Sarmuji juga mengapresiasi komitmen Presiden dalam meningkatkan akses dan mutu pendidikan, terutama bagi warga yang tidak mampu, seperti program Sekolah Rakyat dan Beasiswa Garuda. Ia menyebut capaian 93 sekolah rakyat permanen dan 182 sekolah rakyat rintisan, serta ratusan mahasiswa yang telah dikirim ke kampus-kampus terbaik dunia melalui Beasiswa Garuda, sebagai langkah nyata memutus lingkaran kemiskinan antargenerasi.

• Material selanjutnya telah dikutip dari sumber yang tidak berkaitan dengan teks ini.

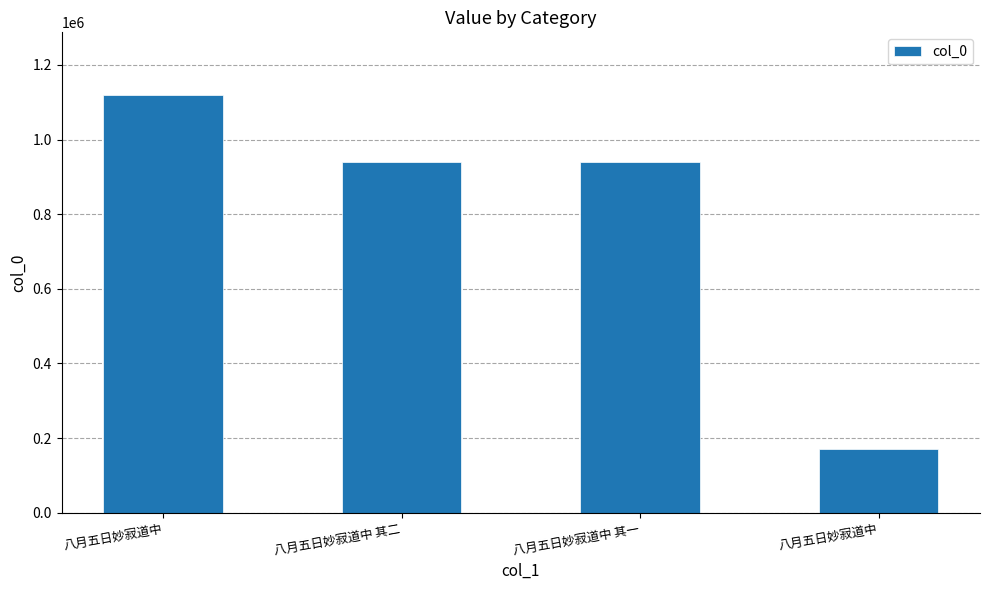

How many distinct data groups are displayed?

1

“Hanya dengan pendidikan sebuah bangsa bisa mengalami lompatan. Sekolah Rakyat dan Beasiswa Garuda menunjukkan negara hadir memastikan anak-anak dari keluarga tidak mampu tetap punya jalan meraih pendidikan terbaik, bahkan hingga ke perguruan tinggi dunia,” kata Sarmuji.

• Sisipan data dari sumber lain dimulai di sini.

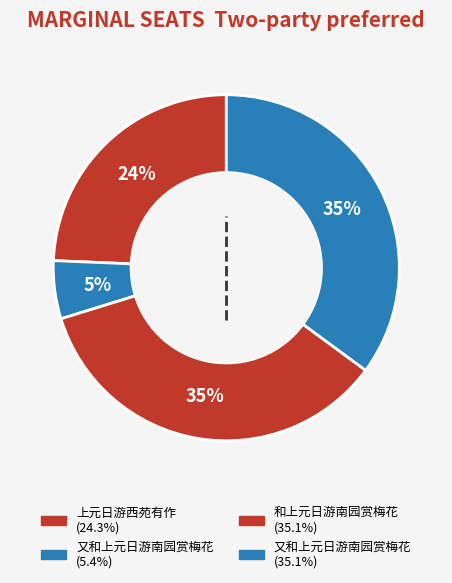

How many segments does this pie chart have?

4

Sarmuji juga menyoroti rencana pembentukan bursa mineral dan komoditas strategis yang disampaikan Presiden dalam pidatonya sebagai bagian dari agenda memperkuat kedaulatan ekonomi nasional.
“Kita harus membangun bursa komoditas agar Indonesia bisa menentukan sendiri harga komoditas andalannya. Selama ini kita menjadi produsen besar dunia untuk berbagai komoditas strategis, tetapi harganya justru ditentukan di luar negeri. Dengan bursa komoditas, kita bisa menciptakan nilai tambah, menjaga kestabilan harga, dan pada akhirnya berimplikasi langsung pada pendapatan negara dan kemakmuran rakyat,” tegasnya.
Dirinya menyatakan siap mengawal pembahasan RAPBN 2027 bersama pemerintah secara konstruktif, termasuk mendukung percepatan regulasi bagi operasionalisasi bursa mineral dan komoditas strategis serta kelembagaan pengadaan pemerintah yang lebih efisien.